The role genetics can play in Alzheimer’s remains unclear. What research seems to indicate is people who have a first degree relative with Alzheimer’s disease may be at higher risk.
The Genetics of Alzheimer’s Disease
Some dementia researchers believe genetics may indeed increase your risk for developing Alzheimer’s by as much as 30%. Having a parent or sibling who has been diagnosed with Alzheimer’s disease appears to be where your gene pool comes in to the equation. The younger the family member was at the time of their diagnosis, the higher your personal risk.
Where the science is clearer is in cases of Early-onset Alzheimer’s. This form of the disease, also referred to as Familial Alzheimer’s disease (FAD), strikes adults between the ages of 30 and 60. Researchers have linked it to a gene mutation. An adult child of a parent with FAD has a 50/50 chance of inheriting the disease.
Steps to Take to Prevent Alzheimer’s Disease
Age continues to be the greatest risk factor for developing Alzheimer’s disease. After the age of 65, your risk for it doubles every five years. While researchers haven’t been able to figure out why that is, they do believe there are controllable risk factors.

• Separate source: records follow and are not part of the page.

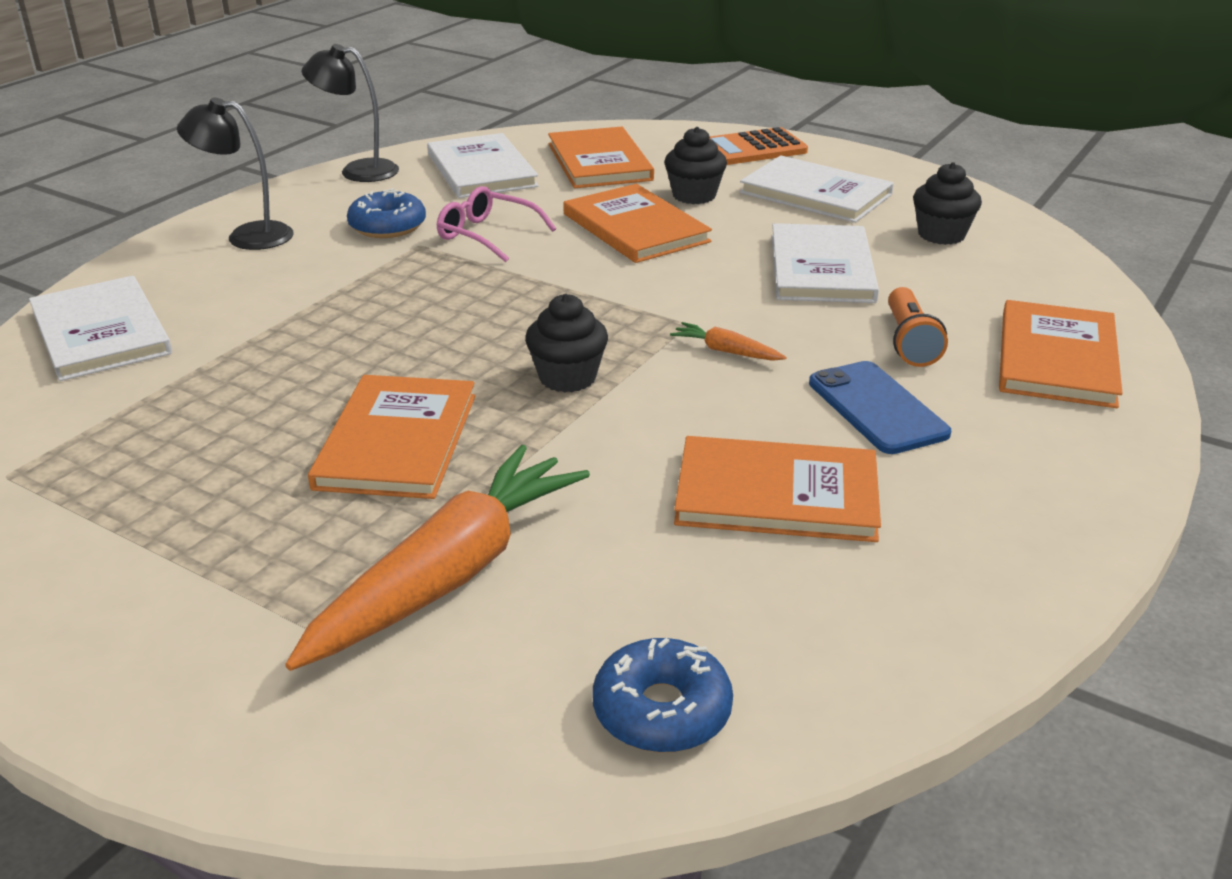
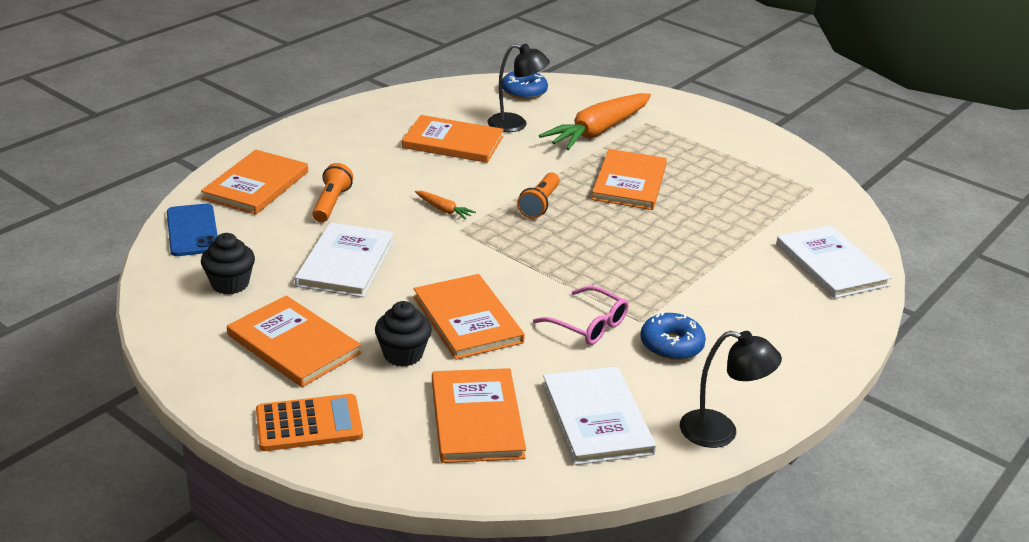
camera: 175 degrees left, 0 degrees up
(247, 236) = (783, 346): black lamp -> black lamp (515, 125)
(567, 377) = (540, 204): black cupcake -> orange flashlight
(815, 194) = (293, 344): white book -> orange book
(877, 408) = (380, 171): blue phone -> blue phone (192, 230)

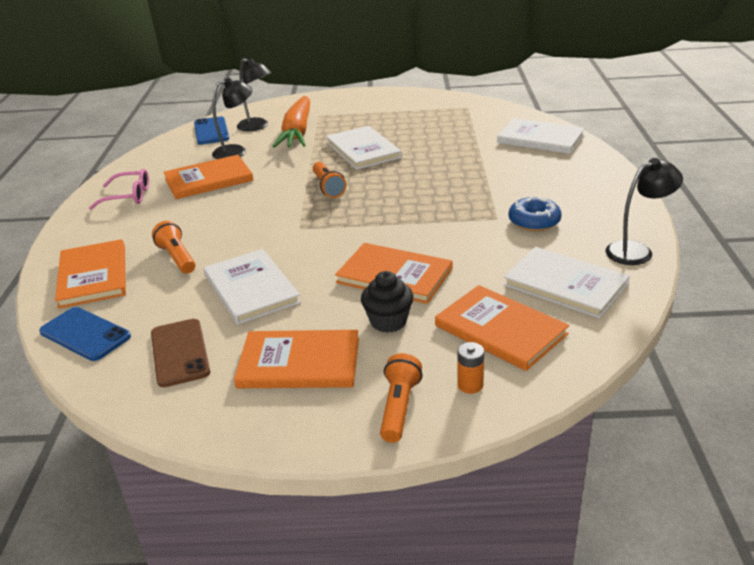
camera: 35 degrees left, 0 degrees up
(230, 284) = (180, 352): black cupcake -> brown phone
(309, 424) = (399, 407): orange calculator -> orange flashlight
(383, 444) = (470, 385): none -> orange battery
(443, 210) = (269, 221): orange carrot -> none
(524, 92) = (211, 131): blue donut -> blue phone
(571, 107) = (257, 127): none -> black lamp
(588, 325) = (471, 237): pink glasses -> pink glasses (128, 196)
(629, 182) = (363, 150): orange book -> white book

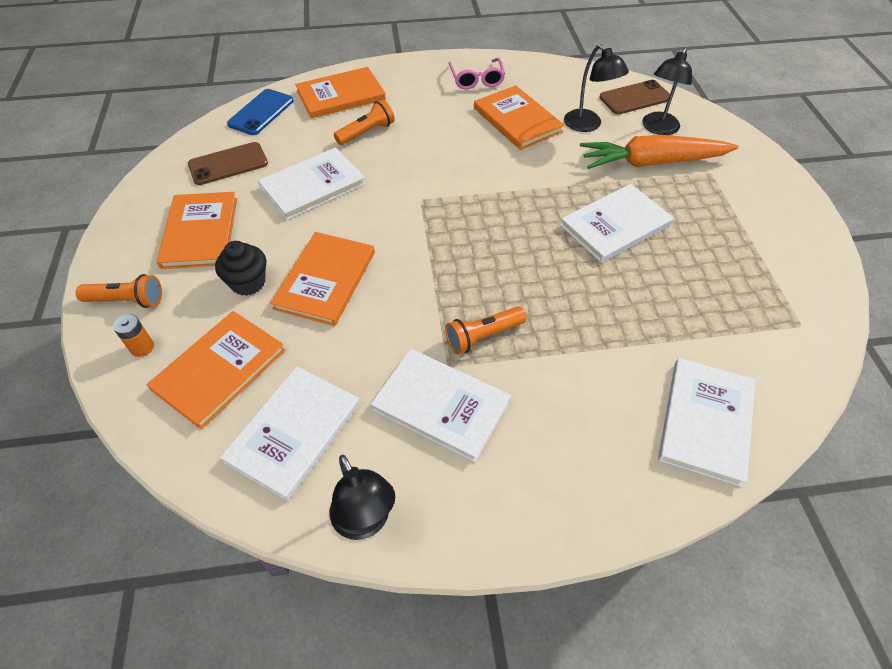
camera: 80 degrees right, 20 degrees up
(211, 131) = (634, 98): blue phone -> brown phone
(328, 187) = (511, 208): orange flashlight -> orange flashlight (483, 336)
(534, 221) = (441, 405): blue donut -> white book

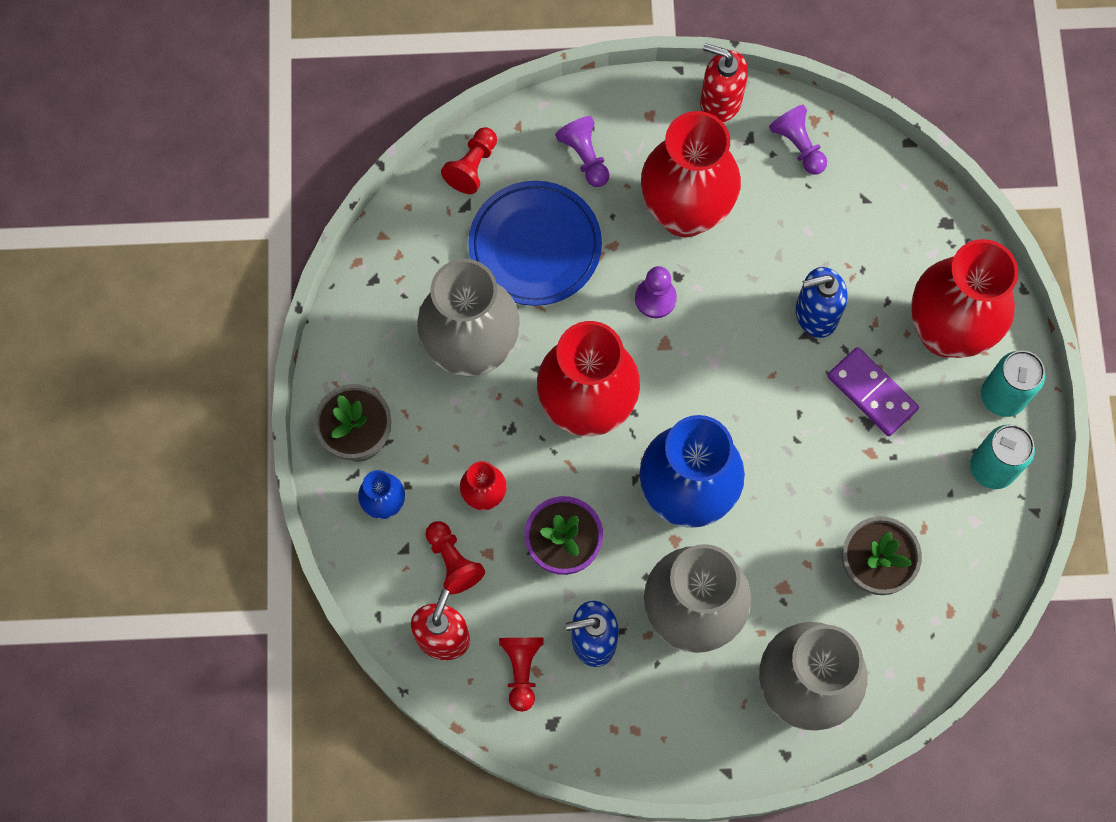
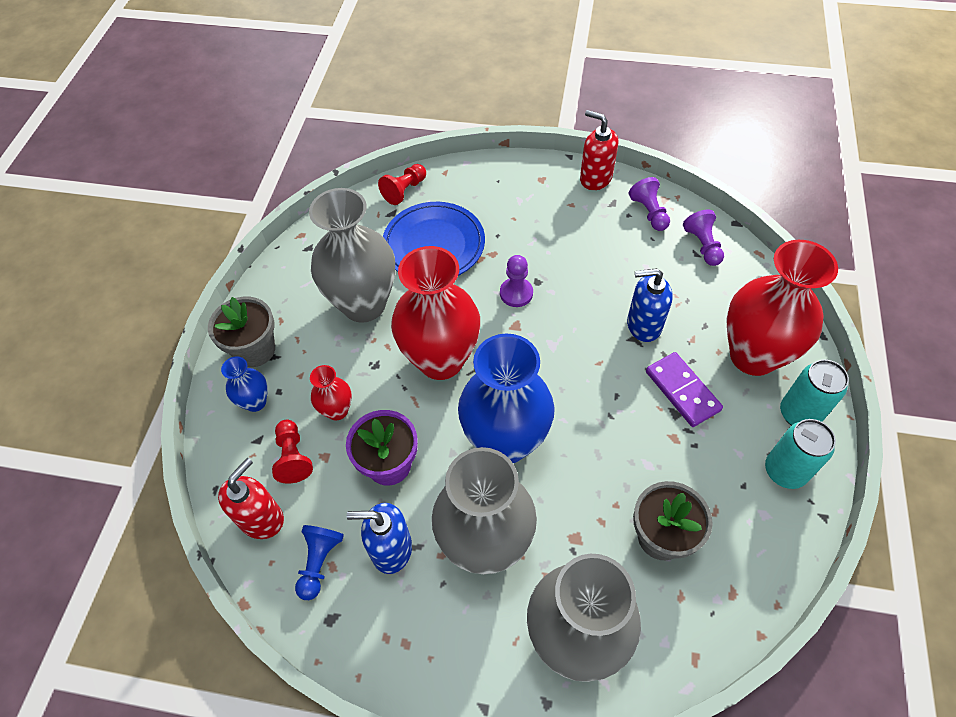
camera: 15 degrees right, 15 degrees down
(521, 670) = (319, 562): red pawn -> blue pawn
(585, 157) = (487, 196): purple pawn -> purple pawn (702, 245)
(685, 212) = (553, 241): red vase -> none

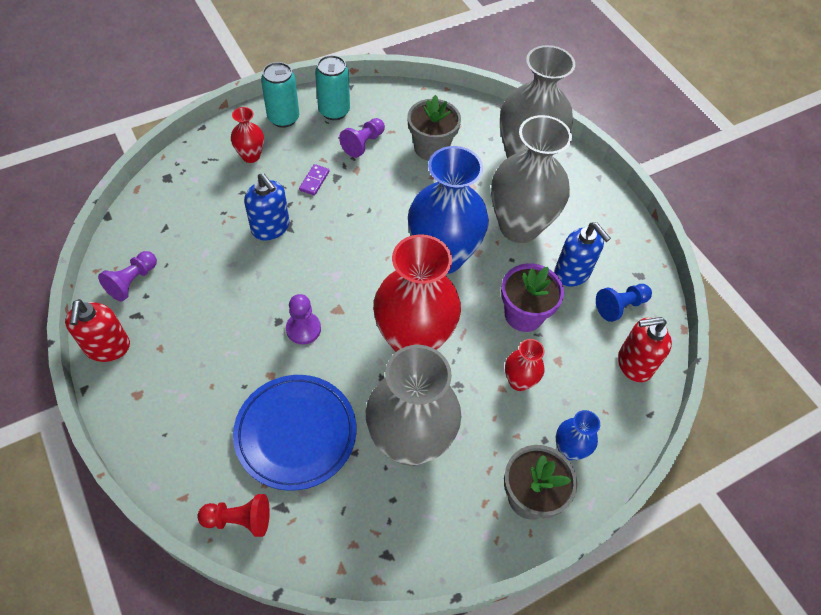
camera: 135 degrees left, 0 degrees up
(293, 457) = (579, 381): red pawn -> none
(682, 391) = (314, 181): purple domino -> purple domino, size x0.56
(702, 245) = (152, 227): purple pawn -> purple pawn (363, 143)
(753, 356) = (251, 156): red vase -> red vase, size x0.46

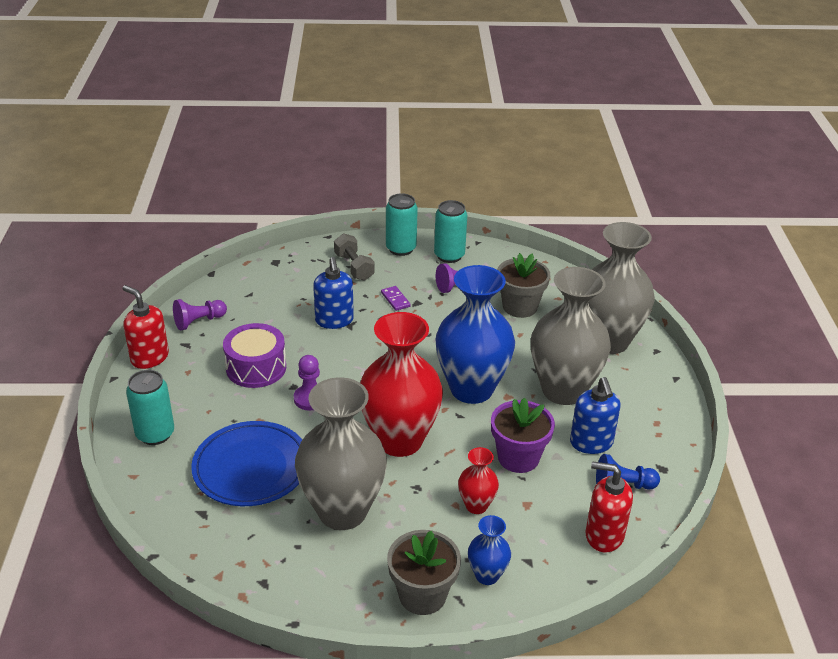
camera: 30 degrees right, 20 degrees down
(107, 347) = (149, 358): red soap dispenser -> red soap dispenser turned 105 degrees clockwise
(174, 438) = (155, 434): none -> turquoise can
(227, 314) = (256, 368): none -> purple drum
(239, 520) = (164, 508): red pawn -> none
(251, 156) = (354, 267): red vase -> grey dumbbell
(314, 181) = (395, 299): purple domino -> purple domino turned 75 degrees counterclockwise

Here are a few steps you can take that may help prevent or delay this disease:
- Have routine cholesterol screenings and work with your primary care physician to keep your cholesterol in the healthy range
- Monitor your blood pressure and follow your physician’s recommendations for preventing it from getting too high
- Be tested for diabetes ---undiagnosed or uncontrolled diabetes increases your risk for Alzheimer’s
- Follow a Mediterranean style diet rich with vegetables, lean protein, whole grains, nuts and olive oil
- Get 30 minutes of brisk exercise most days of the week
Taking a proactive approach to managing your health may cut your risk for developing Alzheimer’s disease.